Document section section start

Landless industrial workers. Deprived of the only means of turning their work into their needs of life, the many were left with only one option. They had to become the kept slaves of the few who had taken all the land by force. The powerful few then exploited the labour of their slaves to make themselves rich and comfortable, while allowing their slaves only the minimum necessary to keep them alive and working.

Some slaves used their minds to invent ways and means to lighten their burdens of toil. But this made them more efficient. So not as many slaves were required to make and keep their masters rich and satisfied. Many became superfluous and were expelled by their masters. Having no land, they had no place to go. So they congregated in small clusters at the crossings of the ways. These little clusters later grew into towns and cities. To live without land, the exiled slaves had to develop their own skills. With these, they made goods and provided services to sell to their former masters in exchange for their needs of life.

The margins on which the towns and cities stood still belonged to the lords of the land. The lords of the land therefore charged rent for these small islands of sanc­tuary occupied by their dispossessed squatters. This the squatters paid in the form of a portion of the goods and services they produced and provided. The materials from which these exiled slaves made their goods, and the tools with which they rendered their services, could only come from what grew on — or was taken from — the land. These poor exiled former slaves consequently had to give some of their goods or service to the lord of the land in exchange for these also.

The landless must pay rent for space in which to live. This system of barter was not always convenient. The lord of the land may not desire the particular good or service that an exile was able to offer as rent at the time the rent was due. A system of credit was therefore developed. All goods, services and property — and later the land itself — were assigned a numerical value. This took material form as an amount of gold or silver. When the lord of the land required the goods and services of the workers, he paid them in gold or silver. His exiled former slaves — the dis­possessed many — then paid most of this back to the lord of the land for their rent, food and raw materials.

Document section section end

*Exercise goal*
In the passage on landless workers and rent, start at the words "The landless must" and stop after "and raw materials.". Write that stretch out again, substituting "system of money" for "system of credit". The lines after this text have no role in the exercise.

Data block section start

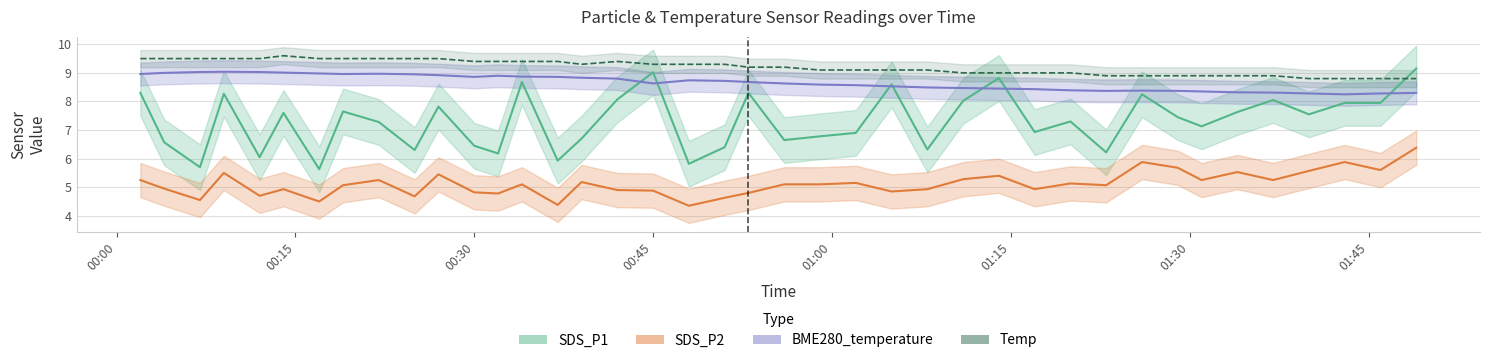

Is the value of BME280_temperature at 2022-10-05 01:23 greater than the value of SDS_P1 at 2022-10-05 00:27?

Yes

Data block section end

*Written response*
The landless must pay rent for space in which to live. This system of barter was not always convenient. The lord of the land may not desire the particular good or service that an exile was able to offer as rent at the time the rent was due. A system of money was therefore developed. All goods, services and property — and later the land itself — were assigned a numerical value. This took material form as an amount of gold or silver. When the lord of the land required the goods and services of the workers, he paid them in gold or silver. His exiled former slaves — the dis­possessed many — then paid most of this back to the lord of the land for their rent, food and raw materials.